START The input

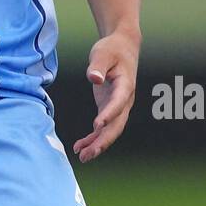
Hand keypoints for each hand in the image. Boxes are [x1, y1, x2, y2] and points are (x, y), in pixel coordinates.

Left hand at [73, 29, 138, 163]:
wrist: (122, 48)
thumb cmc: (112, 49)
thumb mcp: (103, 53)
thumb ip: (98, 65)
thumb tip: (94, 78)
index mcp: (125, 86)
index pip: (118, 103)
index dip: (109, 114)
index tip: (97, 125)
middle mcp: (124, 100)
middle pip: (116, 125)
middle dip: (103, 141)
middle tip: (89, 153)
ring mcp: (117, 106)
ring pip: (110, 130)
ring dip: (97, 144)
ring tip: (82, 156)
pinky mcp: (109, 108)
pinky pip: (102, 127)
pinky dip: (92, 138)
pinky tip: (79, 147)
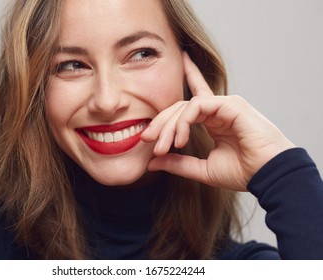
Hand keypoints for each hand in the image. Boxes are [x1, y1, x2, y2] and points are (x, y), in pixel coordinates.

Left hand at [141, 52, 294, 190]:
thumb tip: (152, 162)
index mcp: (214, 121)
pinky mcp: (230, 105)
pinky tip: (180, 140)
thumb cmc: (244, 172)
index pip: (189, 104)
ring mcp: (225, 105)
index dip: (172, 102)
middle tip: (147, 140)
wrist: (269, 176)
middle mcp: (218, 110)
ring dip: (170, 127)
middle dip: (160, 123)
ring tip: (162, 147)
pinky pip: (197, 106)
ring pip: (185, 106)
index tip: (150, 124)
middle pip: (179, 107)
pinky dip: (184, 122)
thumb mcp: (202, 169)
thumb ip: (178, 164)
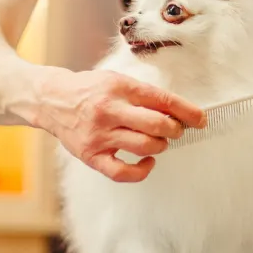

END The input

[Your instructions] Go to the line containing "ring pip: (185, 106)", then write out word for word every line from there to the end of the listing. Keep both end lines and drop the pictures.

[Exercise output]
ring pip: (185, 106)
index tip: (150, 124)
middle pip: (179, 107)
pinky dip: (184, 122)
thumb mcp: (202, 169)
thumb ip: (178, 164)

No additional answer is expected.